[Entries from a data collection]
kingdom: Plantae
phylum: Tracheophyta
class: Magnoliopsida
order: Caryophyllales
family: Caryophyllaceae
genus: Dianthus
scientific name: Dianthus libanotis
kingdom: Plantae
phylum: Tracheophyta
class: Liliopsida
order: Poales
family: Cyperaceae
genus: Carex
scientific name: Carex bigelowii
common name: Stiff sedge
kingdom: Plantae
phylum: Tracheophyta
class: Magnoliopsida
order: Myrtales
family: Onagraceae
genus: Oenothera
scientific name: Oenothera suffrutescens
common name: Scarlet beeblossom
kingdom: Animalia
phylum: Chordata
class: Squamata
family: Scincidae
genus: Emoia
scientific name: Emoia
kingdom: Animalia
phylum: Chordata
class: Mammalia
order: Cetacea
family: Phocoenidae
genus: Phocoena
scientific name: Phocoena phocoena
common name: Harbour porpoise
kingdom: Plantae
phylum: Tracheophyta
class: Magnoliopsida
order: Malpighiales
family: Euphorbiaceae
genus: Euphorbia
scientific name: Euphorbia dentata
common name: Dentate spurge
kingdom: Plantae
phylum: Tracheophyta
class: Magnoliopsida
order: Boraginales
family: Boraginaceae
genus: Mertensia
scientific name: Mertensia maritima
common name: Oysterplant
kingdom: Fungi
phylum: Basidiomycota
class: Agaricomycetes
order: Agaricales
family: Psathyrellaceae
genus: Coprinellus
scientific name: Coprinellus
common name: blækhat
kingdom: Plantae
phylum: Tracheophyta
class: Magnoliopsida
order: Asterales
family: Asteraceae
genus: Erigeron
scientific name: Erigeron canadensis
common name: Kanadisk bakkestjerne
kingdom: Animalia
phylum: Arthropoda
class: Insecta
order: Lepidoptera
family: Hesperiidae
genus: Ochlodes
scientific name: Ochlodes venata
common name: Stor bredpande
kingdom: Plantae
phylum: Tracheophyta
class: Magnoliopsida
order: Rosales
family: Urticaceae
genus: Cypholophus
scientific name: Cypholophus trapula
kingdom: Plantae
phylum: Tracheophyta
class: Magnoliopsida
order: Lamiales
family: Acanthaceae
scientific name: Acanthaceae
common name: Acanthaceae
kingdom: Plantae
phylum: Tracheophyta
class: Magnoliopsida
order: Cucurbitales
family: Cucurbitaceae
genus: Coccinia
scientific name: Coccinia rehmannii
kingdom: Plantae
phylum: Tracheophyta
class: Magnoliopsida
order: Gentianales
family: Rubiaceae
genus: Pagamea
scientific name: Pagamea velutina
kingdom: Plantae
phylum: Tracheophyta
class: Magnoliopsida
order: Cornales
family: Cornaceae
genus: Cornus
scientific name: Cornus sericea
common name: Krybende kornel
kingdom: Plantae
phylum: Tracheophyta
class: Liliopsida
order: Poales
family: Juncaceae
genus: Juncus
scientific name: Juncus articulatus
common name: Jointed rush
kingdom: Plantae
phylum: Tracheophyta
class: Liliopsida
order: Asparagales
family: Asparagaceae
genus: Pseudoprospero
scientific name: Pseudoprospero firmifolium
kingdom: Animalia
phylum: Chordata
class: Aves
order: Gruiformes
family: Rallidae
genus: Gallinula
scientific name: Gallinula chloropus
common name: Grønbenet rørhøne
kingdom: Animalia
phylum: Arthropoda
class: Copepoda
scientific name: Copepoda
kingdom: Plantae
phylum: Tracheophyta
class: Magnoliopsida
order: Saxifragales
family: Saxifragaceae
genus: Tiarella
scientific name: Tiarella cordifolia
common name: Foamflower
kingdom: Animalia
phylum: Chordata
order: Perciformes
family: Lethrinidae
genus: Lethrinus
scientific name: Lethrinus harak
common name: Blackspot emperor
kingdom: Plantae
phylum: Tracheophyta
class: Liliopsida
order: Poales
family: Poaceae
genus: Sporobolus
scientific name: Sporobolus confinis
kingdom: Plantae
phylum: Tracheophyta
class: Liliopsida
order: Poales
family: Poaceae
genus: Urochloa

| AIM OF THE TASK |
Copy out the lines of the entries above, from the line with "family: Hesperiidae" to the line with "family: Acanthaceae", both included.

| FULL RESPONSE |
family: Hesperiidae
genus: Ochlodes
scientific name: Ochlodes venata
common name: Stor bredpande
kingdom: Plantae
phylum: Tracheophyta
class: Magnoliopsida
order: Rosales
family: Urticaceae
genus: Cypholophus
scientific name: Cypholophus trapula
kingdom: Plantae
phylum: Tracheophyta
class: Magnoliopsida
order: Lamiales
family: Acanthaceae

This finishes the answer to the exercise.